The Industrial Base Implication
The use of Other Transaction Authority for both awards is deliberate. DIU has consistently used OTAs to access non-traditional vendors whose commercial technology has matured outside the traditional defense acquisition pipeline, and to move at a speed that program-of-record processes cannot match. The signal to industry is explicit: demonstrate capable undersea autonomy, comply with open architecture standards, and be prepared to field quickly. The tolerance for multi-year development timelines has reached its limit against the pace of competitor undersea programs.
For vendors competing in this space, the qualification criteria are converging around a consistent set of requirements. Open architecture compliance — standardized data interfaces, payload integration protocols, and C2 handoff procedures — is the baseline for interoperability in a distributed force that mixes platforms from multiple vendors. Cybersecurity compliance at the platform and software levels, including supply chain integrity requirements for the autonomy stack, is non-negotiable for systems with access to Navy networks and classified mission data. And edge-native AI is the technical differentiator that separates platforms that perform in real operational environments from those that perform in laboratory demonstrations. The vendors who built for the contested edge from the outset are the ones best positioned for what the Navy's undersea acquisition model is about to demand.

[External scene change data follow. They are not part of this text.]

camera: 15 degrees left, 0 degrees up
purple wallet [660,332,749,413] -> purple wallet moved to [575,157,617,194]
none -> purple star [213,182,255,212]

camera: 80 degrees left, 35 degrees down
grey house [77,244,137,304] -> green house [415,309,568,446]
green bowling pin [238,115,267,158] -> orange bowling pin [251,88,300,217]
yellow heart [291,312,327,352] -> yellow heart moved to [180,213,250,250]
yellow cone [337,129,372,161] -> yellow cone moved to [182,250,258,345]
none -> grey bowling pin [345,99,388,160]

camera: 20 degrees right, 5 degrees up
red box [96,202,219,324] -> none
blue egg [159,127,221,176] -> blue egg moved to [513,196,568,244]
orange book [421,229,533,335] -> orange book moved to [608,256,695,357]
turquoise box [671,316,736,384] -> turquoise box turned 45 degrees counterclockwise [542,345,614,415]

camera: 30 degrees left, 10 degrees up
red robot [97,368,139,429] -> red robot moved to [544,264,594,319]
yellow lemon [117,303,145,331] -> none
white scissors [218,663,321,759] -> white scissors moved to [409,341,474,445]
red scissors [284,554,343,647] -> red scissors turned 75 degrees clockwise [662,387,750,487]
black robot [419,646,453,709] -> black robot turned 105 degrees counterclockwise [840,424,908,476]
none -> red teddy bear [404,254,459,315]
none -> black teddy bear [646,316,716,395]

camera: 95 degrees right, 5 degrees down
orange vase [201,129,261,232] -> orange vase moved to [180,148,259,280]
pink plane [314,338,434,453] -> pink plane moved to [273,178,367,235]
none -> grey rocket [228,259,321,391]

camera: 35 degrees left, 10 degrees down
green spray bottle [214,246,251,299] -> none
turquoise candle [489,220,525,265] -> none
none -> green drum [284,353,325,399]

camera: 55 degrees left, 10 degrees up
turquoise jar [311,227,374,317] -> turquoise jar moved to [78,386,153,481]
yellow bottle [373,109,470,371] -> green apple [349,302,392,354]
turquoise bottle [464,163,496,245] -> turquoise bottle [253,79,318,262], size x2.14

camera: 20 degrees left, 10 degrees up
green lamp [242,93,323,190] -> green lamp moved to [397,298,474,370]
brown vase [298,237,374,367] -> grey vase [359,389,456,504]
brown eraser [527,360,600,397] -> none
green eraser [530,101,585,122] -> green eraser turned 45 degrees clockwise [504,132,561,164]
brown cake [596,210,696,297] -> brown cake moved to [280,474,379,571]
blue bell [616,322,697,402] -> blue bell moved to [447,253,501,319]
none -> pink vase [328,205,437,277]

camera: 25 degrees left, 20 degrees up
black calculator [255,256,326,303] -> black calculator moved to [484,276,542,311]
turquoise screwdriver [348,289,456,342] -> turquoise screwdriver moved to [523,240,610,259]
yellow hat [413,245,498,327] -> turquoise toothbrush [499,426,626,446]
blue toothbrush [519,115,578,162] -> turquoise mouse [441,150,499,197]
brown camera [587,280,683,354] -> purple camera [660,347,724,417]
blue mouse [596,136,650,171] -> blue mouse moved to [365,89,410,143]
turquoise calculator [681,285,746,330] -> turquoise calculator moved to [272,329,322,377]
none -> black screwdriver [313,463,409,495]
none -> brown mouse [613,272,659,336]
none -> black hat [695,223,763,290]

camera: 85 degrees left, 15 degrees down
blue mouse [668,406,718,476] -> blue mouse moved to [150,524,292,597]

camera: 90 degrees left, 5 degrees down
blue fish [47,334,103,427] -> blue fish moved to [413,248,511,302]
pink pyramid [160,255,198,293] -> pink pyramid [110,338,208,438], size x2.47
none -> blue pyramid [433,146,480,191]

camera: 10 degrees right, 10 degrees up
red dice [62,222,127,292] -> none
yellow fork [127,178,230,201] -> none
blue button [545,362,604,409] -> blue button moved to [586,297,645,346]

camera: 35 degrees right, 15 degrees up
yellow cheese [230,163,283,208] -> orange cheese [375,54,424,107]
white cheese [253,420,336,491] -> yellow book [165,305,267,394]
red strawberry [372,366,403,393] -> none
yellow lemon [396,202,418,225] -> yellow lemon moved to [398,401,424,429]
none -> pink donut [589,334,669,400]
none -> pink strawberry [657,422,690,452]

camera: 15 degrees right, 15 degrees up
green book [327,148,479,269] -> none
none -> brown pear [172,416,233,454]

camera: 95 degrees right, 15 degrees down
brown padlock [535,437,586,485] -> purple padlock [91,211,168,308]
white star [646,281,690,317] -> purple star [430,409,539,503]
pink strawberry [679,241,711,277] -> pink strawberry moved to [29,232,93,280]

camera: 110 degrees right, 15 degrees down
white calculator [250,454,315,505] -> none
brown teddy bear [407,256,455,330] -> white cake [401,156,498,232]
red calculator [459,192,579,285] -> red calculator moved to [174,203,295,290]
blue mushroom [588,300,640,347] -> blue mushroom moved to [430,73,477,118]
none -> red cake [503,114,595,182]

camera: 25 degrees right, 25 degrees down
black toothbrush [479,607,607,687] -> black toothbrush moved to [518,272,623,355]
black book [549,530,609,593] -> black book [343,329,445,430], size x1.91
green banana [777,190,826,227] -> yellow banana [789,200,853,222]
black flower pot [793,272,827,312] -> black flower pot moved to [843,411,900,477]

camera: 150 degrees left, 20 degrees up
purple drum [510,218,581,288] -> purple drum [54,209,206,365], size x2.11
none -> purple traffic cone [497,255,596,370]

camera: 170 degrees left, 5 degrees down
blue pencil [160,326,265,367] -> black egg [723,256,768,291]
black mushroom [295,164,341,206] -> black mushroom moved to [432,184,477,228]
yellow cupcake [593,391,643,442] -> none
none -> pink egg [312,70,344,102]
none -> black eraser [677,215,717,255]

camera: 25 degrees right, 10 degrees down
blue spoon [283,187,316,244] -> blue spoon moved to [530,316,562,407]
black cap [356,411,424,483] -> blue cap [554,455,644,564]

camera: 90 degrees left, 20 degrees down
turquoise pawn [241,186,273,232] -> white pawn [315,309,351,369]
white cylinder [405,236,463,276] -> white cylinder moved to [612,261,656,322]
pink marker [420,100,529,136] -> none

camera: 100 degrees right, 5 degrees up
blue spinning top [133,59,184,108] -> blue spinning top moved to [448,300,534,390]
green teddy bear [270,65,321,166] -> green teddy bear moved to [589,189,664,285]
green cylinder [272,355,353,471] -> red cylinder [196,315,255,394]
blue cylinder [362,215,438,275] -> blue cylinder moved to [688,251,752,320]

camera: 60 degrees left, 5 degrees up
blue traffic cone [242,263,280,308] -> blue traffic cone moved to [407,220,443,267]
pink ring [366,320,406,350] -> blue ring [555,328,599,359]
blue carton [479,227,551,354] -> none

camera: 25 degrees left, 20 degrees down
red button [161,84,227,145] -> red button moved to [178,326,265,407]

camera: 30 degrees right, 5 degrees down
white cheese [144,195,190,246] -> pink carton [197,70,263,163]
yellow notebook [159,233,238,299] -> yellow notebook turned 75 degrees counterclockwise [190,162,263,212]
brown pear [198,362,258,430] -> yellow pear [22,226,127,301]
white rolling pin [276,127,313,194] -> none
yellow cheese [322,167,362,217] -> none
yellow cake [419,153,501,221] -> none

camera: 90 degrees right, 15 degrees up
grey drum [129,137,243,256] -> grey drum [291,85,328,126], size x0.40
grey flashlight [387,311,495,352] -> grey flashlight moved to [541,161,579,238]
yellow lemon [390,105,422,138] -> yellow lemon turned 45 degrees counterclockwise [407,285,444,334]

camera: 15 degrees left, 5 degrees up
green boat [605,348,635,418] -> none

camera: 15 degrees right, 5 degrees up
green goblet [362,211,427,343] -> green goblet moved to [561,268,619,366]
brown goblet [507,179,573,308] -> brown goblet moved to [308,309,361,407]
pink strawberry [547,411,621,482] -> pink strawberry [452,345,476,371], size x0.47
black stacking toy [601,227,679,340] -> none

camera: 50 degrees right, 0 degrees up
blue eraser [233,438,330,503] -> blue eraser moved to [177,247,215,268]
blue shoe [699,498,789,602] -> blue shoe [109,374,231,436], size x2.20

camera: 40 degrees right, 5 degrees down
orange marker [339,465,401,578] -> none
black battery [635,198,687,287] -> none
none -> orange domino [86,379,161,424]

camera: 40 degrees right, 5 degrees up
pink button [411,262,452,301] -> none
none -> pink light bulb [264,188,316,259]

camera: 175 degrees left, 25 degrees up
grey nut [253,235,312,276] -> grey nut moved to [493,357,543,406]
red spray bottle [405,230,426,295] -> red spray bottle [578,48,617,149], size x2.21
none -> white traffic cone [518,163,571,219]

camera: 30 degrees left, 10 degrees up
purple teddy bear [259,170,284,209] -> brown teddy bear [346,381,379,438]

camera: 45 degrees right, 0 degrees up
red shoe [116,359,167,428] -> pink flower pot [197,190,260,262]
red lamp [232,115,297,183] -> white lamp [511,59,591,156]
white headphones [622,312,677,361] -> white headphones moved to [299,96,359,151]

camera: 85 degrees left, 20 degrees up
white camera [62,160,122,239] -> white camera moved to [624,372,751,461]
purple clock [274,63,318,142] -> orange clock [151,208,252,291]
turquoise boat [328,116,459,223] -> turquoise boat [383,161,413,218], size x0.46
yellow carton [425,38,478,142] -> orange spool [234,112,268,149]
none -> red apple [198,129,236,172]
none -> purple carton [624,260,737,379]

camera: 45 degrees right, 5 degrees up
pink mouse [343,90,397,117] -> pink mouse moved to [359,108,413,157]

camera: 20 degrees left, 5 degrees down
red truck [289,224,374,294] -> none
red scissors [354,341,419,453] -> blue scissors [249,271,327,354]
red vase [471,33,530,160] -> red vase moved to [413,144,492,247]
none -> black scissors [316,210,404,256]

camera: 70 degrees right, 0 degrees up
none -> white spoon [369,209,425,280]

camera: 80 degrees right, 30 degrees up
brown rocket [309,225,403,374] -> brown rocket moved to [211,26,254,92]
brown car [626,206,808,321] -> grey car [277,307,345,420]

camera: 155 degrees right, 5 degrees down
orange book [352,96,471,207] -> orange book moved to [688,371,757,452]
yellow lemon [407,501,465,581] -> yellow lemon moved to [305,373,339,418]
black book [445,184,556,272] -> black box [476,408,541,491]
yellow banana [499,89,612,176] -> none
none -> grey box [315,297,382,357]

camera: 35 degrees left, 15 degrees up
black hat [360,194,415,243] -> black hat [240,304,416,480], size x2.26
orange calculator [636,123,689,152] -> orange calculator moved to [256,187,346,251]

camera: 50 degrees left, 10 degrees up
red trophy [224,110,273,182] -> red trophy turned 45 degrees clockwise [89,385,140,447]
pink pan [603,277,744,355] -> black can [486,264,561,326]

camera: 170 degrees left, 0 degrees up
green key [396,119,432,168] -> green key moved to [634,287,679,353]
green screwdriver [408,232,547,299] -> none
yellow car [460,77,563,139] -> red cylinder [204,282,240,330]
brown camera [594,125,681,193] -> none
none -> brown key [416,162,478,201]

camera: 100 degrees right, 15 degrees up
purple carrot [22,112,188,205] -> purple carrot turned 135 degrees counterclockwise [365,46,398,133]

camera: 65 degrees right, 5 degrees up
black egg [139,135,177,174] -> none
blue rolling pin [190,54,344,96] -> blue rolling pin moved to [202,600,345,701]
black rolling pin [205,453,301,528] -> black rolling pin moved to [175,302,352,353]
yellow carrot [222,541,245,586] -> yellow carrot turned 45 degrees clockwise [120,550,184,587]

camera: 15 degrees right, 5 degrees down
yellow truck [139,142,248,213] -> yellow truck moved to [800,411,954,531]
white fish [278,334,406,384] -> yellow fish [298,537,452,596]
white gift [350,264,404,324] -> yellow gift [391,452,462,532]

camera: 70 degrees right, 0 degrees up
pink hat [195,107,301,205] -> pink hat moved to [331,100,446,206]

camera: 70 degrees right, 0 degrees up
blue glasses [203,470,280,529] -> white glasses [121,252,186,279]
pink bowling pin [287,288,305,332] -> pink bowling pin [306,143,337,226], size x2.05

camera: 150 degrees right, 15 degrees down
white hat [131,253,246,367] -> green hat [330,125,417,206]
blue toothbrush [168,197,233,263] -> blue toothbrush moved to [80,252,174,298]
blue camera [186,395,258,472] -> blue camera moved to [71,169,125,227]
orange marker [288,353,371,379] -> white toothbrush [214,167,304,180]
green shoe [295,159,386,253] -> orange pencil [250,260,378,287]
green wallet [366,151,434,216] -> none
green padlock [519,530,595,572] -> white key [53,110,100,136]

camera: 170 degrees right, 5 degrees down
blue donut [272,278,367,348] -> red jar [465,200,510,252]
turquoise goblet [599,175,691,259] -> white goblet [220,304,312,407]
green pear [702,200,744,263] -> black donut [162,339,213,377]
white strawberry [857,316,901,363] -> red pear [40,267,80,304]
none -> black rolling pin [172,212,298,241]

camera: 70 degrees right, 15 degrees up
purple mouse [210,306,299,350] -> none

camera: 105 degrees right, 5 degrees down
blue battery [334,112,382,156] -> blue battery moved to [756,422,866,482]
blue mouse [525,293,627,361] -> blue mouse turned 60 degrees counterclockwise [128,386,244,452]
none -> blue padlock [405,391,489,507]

What This Means for Undersea Autonomy at Scale
The Dive-XL and TTLR awards are early contracts in what will become a much larger procurement pattern. The Navy's long-term vision for Distributed Maritime Operations requires undersea autonomous vehicles operating in numbers — conducting persistent domain awareness across wide areas, cueing crewed assets to high-value targets, and presenting adversaries with a targeting problem that cannot be solved by tracking a small number of crewed submarines. Achieving that vision depends on solving the edge intelligence problem at scale: vehicles that are individually capable of sophisticated autonomous behavior, and collectively capable of coordinated action across a communications-constrained network.
The computing architecture that enables this — resilient, edge-resident, capable of operating through communications disruption without degrading to a safe-but-useless hover mode — is the foundational investment the undersea autonomy program requires. BRIC, Spartan X's battle-resilient integrated compute platform, was designed for exactly this operating environment: onboard AI inference at low power, graceful degradation under network loss, and the ability to resume coordinated behavior when connectivity is restored. As the Navy scales its undersea autonomous force layer, the edge compute architecture beneath the autonomy stack will be as consequential as the hull form above it. The two AUV awards this week are the opening rounds of a program that will define undersea warfare for the next generation.